AUSGANGSTEXT:
In meiner
Arbeit ist mir folgendes wichtig:
Die Grundlage bildet ein
Vertrauensverhältnis
zwischen
Schüler und Therapeut, das es dem Schüler
ermöglicht, seine subjektiven Lösungswege und
Herangehensweisen an Mathematik im therapeutischen Dialog zu
offenbaren, damit an deren Korrektur gearbeitet werden kann. Es kommt
nicht auf die Ergebnisse von Aufgaben und deren Bewertung
an, sondern auf den Lösungsweg und das Verständnis
des
Schülers. Zensuren oder Sanktionen sind nicht Bestandteil
meines
pädagogischen Repertoires.
Ich arbeite nach dem
Prinzip:
"Es gibt
keine Fehler, sondern nur Rückmeldungen."
Erfahrungen des
Schülers, die zu
Versagensängsten,
Lernunlust, vielleicht zu dem Selbstbild "Ich kann es sowieso nicht..."
geführt haben, versuche ich durch eine
aufbauende, respektvolle und
freundliche Atmoshphäre zu
korrigieren. Mir ist es wichtig, den Schülern den
Spaß am Lernen
zurückzugeben. Ich möchte, dass die
Schüler durch Erfolgserlebnisse das Selbstvertrauen in
die eigene Leistung zurückgewinnen.
Ich arbeite ohne
Zeitdruck und richte mich ausschließlich nach dem individuellen Lerntempo
des Schülers. Zeitliche Vorgaben im Sinne eines Lehrplans gibt
es
nicht. Ich setze bei dem an, was die Schüler mitbringen
und
schon können. Ich nutze ihre Stärken als Ausgangspunkt
des Lernprozesses. Dabei stelle ich mich auf die Sprache und
Erfahrungswelt meiner Schüler ein und versuche, meine
Methoden
und Anschauungsmittel im Lerndialog dem Schüler anzupassen.

DEINE AUFGABE:
Prüfe, ob die drei Aussagen mit dem Ausgangstext übereinstimmen, und antworte jeweils mit Ja oder Nein samt wörtlichem Zitat der entscheidenden Textstelle.
1. Zensuren gehören zur pädagogischen Arbeit.
2. Die Arbeit richtet sich nach dem individuellen Lerntempo des Schülers.
3. Es gibt zeitliche Vorgaben im Sinne eines Lehrplans.

Dateneinträge
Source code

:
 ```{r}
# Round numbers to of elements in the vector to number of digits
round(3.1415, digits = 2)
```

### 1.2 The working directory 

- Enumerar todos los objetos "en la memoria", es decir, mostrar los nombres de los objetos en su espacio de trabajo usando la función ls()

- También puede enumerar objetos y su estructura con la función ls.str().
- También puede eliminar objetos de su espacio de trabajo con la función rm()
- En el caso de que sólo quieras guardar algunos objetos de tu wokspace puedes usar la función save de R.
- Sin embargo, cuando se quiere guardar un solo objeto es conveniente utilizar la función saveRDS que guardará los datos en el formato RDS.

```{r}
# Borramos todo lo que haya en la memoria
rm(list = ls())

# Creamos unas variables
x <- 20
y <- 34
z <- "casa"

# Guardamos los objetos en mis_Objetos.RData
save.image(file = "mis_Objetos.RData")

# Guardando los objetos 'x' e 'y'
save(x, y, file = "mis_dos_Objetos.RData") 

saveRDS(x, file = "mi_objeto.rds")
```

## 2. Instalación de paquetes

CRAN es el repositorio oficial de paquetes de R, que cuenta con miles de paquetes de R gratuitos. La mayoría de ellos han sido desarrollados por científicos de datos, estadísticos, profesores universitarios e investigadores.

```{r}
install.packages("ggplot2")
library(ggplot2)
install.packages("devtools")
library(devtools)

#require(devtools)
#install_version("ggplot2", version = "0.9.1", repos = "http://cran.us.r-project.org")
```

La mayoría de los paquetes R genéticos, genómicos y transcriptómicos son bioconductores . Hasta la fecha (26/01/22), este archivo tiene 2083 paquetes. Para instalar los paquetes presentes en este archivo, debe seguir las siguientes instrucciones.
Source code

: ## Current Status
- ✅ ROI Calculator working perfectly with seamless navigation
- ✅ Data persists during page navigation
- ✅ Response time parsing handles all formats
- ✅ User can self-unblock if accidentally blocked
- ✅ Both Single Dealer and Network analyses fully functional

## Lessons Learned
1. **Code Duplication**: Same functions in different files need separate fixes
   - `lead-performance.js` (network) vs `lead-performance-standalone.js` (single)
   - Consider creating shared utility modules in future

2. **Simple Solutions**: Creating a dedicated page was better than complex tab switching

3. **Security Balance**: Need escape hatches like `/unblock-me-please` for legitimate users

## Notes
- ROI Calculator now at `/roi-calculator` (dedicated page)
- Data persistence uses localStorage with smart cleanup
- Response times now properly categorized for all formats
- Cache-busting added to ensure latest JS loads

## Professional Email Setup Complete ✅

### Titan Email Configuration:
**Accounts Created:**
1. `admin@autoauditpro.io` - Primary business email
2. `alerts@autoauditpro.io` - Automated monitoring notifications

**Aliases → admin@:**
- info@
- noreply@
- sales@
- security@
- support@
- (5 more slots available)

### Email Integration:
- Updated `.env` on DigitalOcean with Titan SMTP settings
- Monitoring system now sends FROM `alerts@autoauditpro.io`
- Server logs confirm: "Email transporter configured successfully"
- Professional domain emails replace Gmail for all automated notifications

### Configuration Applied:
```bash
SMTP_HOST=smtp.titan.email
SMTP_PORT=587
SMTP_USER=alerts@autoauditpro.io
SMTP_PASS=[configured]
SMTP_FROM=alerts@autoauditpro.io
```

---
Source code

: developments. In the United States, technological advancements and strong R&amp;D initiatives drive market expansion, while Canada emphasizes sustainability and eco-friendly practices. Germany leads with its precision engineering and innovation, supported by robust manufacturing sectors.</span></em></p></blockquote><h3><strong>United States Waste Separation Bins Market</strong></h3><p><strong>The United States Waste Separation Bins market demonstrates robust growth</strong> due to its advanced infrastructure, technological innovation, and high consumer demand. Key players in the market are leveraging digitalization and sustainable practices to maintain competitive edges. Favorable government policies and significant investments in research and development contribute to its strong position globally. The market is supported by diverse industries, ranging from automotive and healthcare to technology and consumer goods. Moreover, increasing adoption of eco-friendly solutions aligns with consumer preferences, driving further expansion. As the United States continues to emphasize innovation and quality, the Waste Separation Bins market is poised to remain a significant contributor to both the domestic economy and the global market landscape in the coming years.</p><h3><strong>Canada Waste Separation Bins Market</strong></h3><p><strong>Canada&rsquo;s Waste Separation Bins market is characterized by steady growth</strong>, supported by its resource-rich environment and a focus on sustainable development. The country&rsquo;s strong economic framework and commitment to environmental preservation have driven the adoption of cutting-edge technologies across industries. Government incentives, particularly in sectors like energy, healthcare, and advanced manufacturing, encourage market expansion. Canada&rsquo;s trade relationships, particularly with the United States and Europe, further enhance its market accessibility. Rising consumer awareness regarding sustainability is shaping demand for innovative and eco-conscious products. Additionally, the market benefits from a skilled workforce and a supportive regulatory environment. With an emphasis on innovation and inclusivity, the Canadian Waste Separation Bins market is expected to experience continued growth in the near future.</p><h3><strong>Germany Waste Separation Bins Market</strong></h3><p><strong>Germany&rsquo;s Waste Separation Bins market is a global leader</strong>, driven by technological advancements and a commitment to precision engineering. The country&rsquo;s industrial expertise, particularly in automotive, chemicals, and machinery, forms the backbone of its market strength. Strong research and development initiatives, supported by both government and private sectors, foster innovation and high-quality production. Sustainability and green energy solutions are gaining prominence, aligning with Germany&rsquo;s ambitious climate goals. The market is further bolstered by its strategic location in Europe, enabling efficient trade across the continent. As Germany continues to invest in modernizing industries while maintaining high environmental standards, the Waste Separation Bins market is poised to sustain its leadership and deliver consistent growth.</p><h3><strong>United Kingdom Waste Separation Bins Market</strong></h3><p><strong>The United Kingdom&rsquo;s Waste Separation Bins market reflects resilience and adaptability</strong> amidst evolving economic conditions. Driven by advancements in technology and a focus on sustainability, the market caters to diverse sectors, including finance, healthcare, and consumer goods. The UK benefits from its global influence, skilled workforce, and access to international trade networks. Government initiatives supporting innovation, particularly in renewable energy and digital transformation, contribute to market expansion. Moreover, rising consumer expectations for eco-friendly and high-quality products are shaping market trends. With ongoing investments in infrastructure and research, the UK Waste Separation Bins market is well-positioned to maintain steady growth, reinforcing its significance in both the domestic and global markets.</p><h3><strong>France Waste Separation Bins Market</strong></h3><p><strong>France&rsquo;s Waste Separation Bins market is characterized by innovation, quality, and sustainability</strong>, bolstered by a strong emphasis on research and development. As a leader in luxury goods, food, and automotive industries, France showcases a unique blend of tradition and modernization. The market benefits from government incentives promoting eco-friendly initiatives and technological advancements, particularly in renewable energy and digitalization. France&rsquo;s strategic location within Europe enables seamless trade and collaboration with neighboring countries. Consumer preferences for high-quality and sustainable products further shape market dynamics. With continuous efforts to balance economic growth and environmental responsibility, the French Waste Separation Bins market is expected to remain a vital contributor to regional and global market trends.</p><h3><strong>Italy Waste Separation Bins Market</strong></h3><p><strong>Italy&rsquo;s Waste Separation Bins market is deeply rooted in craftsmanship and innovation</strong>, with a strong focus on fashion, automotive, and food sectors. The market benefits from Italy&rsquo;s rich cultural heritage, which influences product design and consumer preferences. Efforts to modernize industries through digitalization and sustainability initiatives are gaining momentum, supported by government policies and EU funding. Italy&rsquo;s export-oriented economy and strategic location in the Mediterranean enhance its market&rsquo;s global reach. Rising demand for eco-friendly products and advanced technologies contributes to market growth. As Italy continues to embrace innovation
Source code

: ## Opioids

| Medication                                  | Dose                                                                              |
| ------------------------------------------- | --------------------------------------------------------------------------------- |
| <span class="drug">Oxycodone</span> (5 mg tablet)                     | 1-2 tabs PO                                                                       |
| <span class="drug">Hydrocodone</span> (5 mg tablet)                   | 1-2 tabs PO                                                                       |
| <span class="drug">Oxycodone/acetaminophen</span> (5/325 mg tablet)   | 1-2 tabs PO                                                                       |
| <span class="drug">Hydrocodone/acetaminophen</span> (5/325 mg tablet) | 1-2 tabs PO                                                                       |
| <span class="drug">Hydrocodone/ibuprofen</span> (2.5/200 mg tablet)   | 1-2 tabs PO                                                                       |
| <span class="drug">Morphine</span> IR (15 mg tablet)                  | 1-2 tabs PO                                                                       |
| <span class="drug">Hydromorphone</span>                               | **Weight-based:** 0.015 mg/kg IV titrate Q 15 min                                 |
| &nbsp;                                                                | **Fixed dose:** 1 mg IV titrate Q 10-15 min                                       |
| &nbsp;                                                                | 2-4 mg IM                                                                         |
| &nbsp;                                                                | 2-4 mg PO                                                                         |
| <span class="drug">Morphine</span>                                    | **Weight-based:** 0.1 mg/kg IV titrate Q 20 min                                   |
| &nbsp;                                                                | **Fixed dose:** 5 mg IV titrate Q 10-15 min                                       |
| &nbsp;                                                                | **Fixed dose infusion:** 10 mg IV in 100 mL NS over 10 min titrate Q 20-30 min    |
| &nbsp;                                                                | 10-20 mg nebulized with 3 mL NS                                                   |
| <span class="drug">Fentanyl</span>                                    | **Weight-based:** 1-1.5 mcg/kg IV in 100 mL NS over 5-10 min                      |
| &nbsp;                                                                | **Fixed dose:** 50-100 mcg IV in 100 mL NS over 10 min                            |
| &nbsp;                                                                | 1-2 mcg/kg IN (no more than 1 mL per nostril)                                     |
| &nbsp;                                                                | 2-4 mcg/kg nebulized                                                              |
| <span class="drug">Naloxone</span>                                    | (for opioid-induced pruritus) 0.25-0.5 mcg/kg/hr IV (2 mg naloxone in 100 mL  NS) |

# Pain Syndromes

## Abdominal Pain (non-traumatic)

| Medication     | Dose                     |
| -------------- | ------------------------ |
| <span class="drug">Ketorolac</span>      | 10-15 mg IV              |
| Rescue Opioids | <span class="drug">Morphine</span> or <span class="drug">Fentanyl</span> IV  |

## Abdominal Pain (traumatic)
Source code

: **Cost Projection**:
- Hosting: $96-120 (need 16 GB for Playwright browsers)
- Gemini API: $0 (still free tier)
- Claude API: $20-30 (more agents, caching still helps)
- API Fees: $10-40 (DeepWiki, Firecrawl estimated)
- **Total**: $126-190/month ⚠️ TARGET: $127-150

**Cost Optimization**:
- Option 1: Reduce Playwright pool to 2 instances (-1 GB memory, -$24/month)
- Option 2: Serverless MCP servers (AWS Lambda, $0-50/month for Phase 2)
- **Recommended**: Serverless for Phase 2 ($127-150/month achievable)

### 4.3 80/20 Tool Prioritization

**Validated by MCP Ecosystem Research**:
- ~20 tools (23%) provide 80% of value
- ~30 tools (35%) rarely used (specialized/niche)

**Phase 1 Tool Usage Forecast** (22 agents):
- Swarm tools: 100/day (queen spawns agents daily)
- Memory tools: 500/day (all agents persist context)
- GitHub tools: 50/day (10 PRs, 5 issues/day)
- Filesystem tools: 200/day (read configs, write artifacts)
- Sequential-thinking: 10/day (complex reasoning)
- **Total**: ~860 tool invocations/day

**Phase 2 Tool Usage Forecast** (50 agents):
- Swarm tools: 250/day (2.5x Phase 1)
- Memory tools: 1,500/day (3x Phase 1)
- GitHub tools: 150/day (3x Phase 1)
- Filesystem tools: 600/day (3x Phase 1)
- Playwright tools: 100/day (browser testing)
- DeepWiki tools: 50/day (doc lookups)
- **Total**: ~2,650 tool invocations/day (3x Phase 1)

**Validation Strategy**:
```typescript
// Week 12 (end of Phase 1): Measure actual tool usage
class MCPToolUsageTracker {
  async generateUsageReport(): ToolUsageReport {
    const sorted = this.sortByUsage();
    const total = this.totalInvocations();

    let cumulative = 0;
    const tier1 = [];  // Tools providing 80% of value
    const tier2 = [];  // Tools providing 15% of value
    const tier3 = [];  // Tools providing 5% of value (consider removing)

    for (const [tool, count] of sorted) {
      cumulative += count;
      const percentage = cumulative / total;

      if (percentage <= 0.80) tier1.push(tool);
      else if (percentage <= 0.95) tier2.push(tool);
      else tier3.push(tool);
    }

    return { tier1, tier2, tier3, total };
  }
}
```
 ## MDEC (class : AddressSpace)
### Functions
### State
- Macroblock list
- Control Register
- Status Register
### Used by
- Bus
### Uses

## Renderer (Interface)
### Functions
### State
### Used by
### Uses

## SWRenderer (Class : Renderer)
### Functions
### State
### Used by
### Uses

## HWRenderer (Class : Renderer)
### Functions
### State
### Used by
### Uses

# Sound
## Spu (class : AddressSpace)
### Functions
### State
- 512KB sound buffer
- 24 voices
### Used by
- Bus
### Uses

ERGEBNIS:
1. Nein: „Zensuren oder Sanktionen sind nicht Bestandteil meines pädagogischen Repertoires.“
2. Ja: „richte mich ausschließlich nach dem individuellen Lerntempo des Schülers“
3. Nein: „Zeitliche Vorgaben im Sinne eines Lehrplans gibt es nicht.“